## Action item
Only one portion of the data is to be written out: from the line bearing "middle mcp: (407, 437)" through the line bearing "ring pip: (610, 520)". Write it exactly as it appears.

## Available data

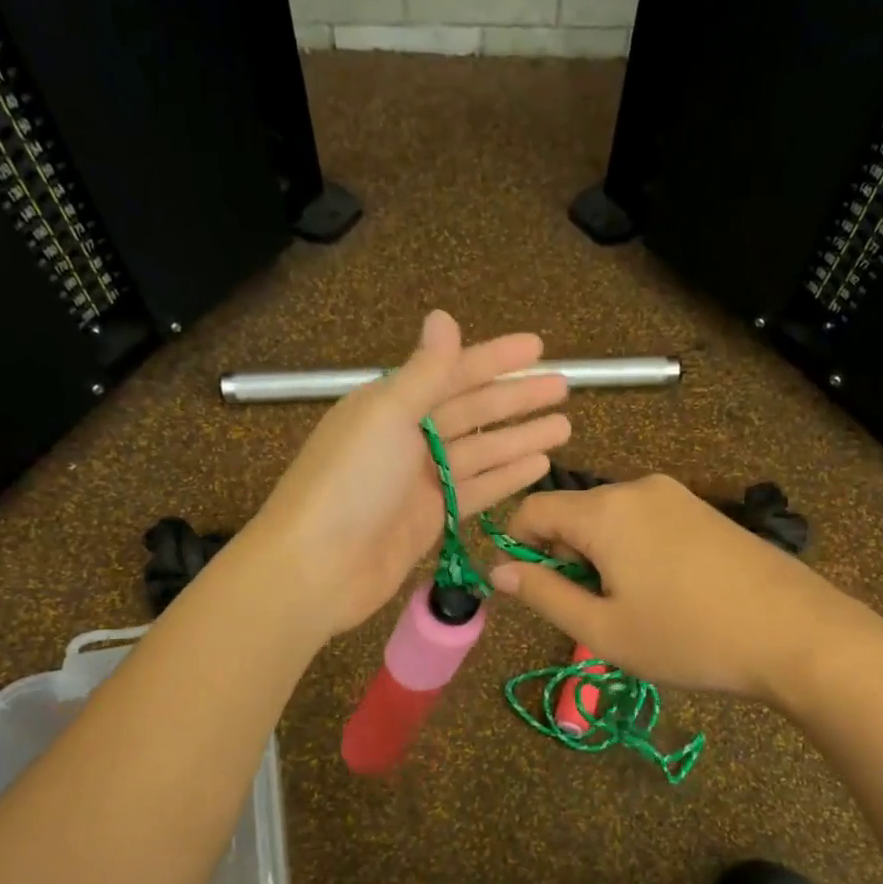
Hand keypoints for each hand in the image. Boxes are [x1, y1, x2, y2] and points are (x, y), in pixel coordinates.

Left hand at [244, 311, 569, 637]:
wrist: (317, 567)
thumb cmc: (350, 483)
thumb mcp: (387, 416)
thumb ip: (424, 372)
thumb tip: (443, 316)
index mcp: (390, 404)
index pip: (452, 372)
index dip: (495, 358)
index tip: (538, 347)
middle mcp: (407, 437)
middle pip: (472, 411)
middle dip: (516, 399)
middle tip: (563, 388)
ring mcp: (420, 481)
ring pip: (481, 451)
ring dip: (520, 438)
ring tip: (564, 426)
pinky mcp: (430, 518)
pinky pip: (476, 489)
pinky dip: (506, 476)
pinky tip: (539, 465)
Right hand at [489, 474, 882, 705]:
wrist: (796, 633)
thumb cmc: (688, 637)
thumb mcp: (603, 629)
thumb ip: (543, 594)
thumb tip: (498, 570)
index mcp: (605, 510)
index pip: (533, 509)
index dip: (518, 546)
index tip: (531, 590)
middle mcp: (637, 488)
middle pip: (573, 513)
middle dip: (566, 558)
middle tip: (592, 612)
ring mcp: (676, 495)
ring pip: (610, 520)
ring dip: (601, 559)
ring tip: (632, 609)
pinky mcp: (703, 510)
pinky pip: (645, 522)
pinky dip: (633, 552)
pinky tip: (665, 593)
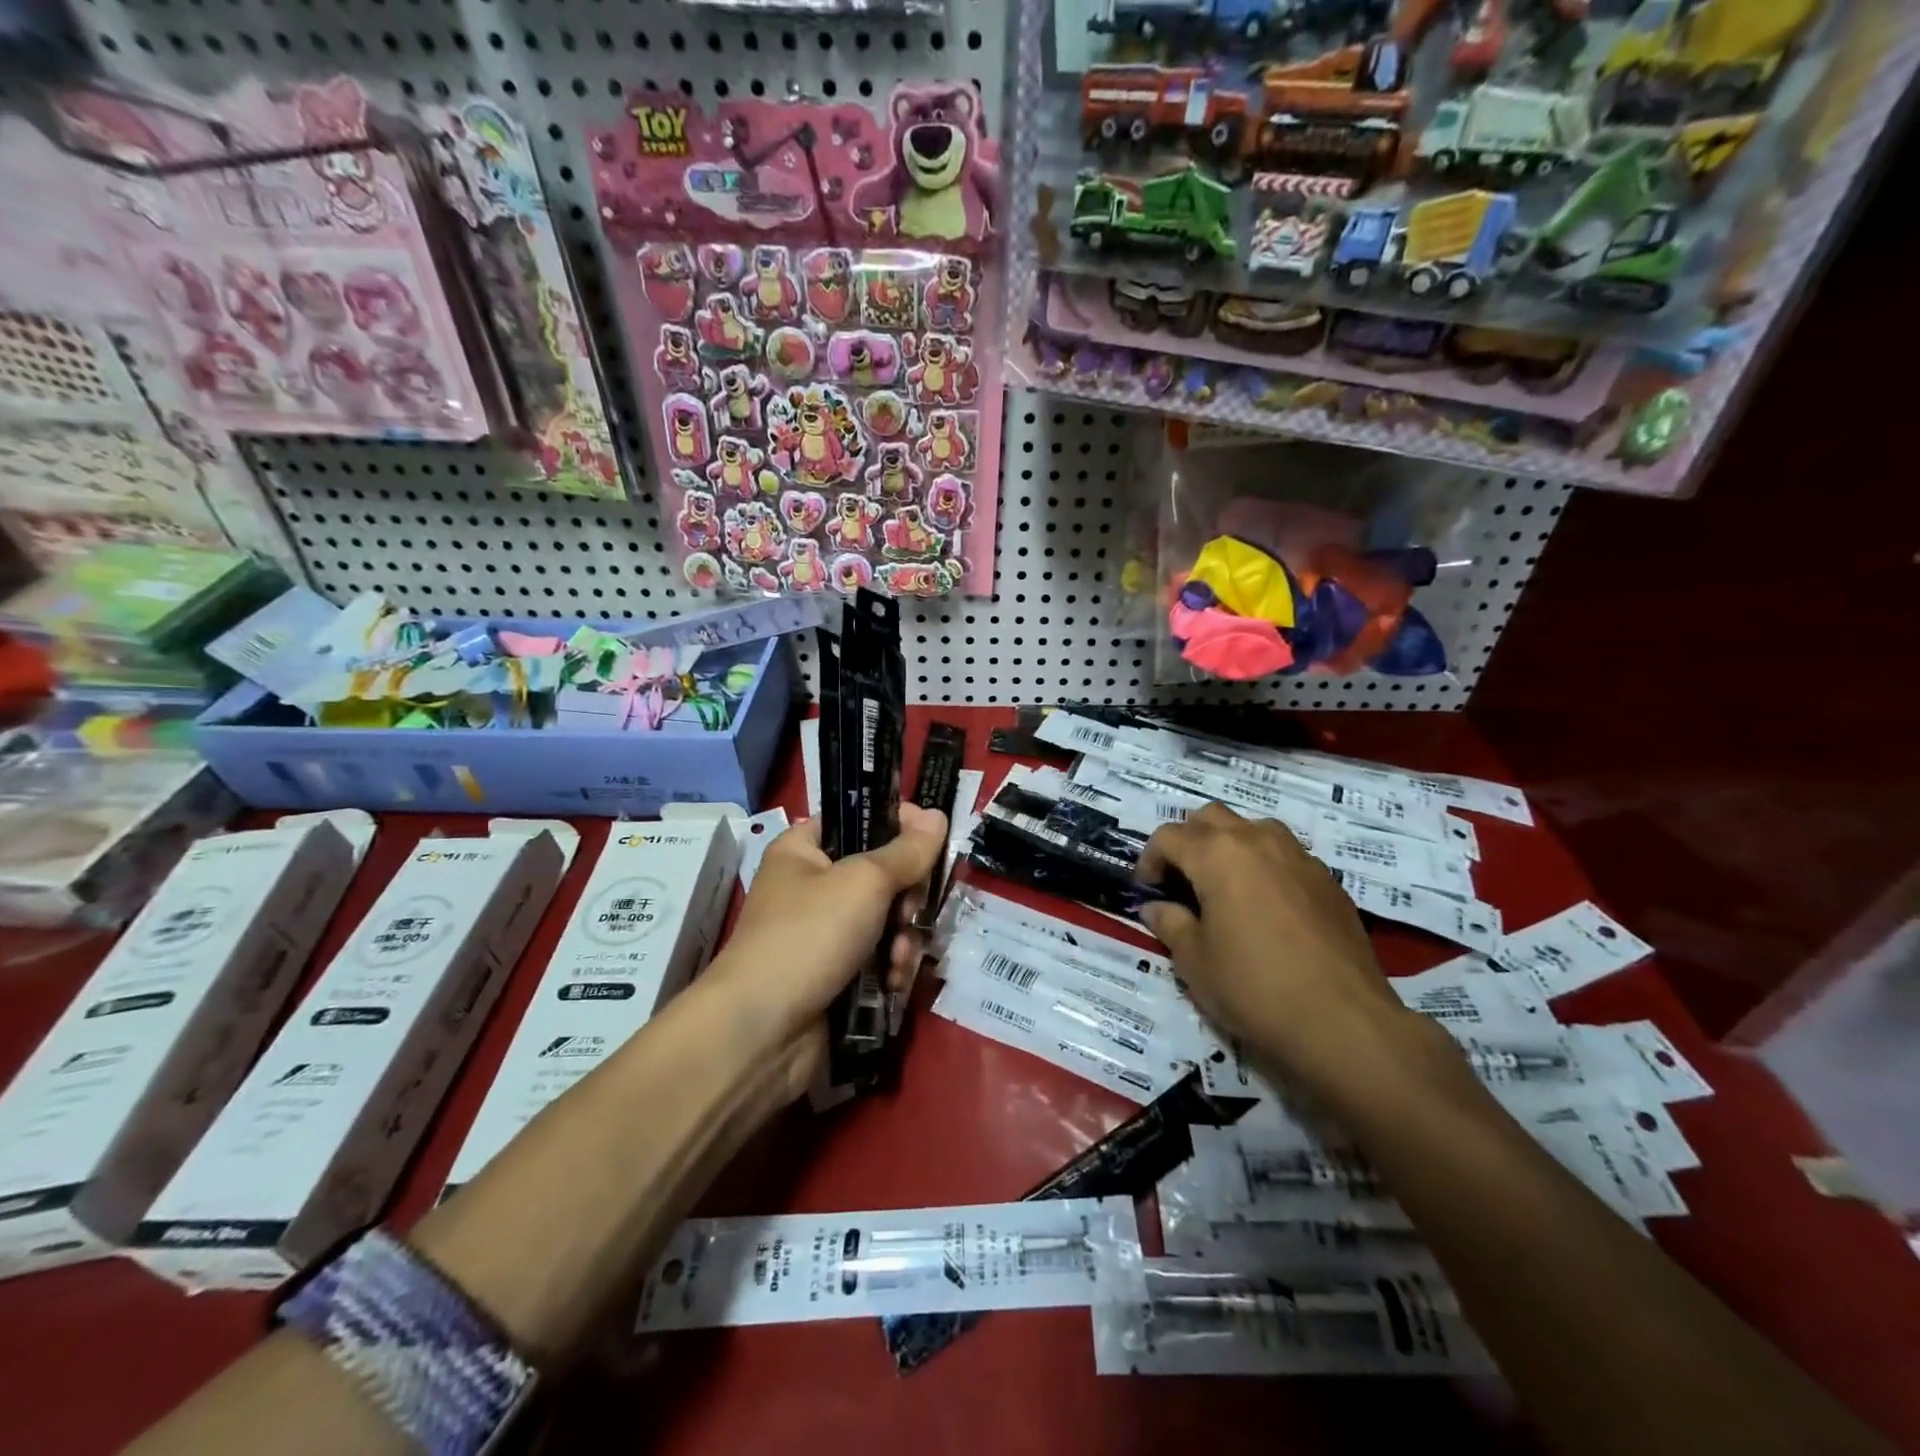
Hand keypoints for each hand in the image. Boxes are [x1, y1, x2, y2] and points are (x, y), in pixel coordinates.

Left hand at [712, 803, 947, 1042]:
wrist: (763, 1032)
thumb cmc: (809, 935)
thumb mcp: (864, 881)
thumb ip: (907, 850)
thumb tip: (937, 814)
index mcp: (804, 850)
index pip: (858, 820)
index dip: (897, 824)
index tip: (931, 839)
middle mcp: (812, 887)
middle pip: (881, 874)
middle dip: (906, 896)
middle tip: (910, 911)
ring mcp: (824, 934)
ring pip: (887, 919)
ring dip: (903, 938)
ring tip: (899, 958)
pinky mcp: (836, 975)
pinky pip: (879, 957)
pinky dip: (891, 967)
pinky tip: (893, 982)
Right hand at [1136, 803, 1425, 1099]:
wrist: (1343, 1022)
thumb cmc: (1254, 988)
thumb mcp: (1194, 962)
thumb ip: (1171, 924)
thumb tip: (1157, 908)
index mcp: (1217, 855)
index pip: (1168, 836)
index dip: (1149, 860)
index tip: (1148, 891)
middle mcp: (1257, 841)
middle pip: (1210, 817)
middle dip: (1189, 841)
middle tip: (1183, 881)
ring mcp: (1299, 857)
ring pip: (1254, 828)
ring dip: (1231, 846)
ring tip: (1227, 887)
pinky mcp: (1329, 881)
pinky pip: (1287, 856)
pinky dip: (1267, 867)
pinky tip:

## Response area
middle mcp: (407, 437)
middle pip: (472, 411)
middle dip: (516, 399)
middle tip: (563, 388)
ring mcp: (420, 481)
ring pip: (481, 451)
ring dip: (520, 438)
ring tip: (564, 426)
pinky mcp: (430, 518)
pinky pip: (476, 489)
pinky dip: (506, 476)
pinky tip: (539, 465)
Right hand at [489, 474, 882, 705]:
wrist: (796, 633)
thumb cmc: (688, 637)
thumb mcp: (603, 629)
thumb ip: (543, 594)
thumb tip: (498, 570)
index mcp: (605, 510)
index pip: (533, 509)
index dip: (518, 546)
index tip: (531, 590)
middle mcp: (637, 488)
middle pip: (573, 513)
middle dip: (566, 558)
middle tip: (592, 612)
ring mcp: (676, 495)
ring pip: (610, 520)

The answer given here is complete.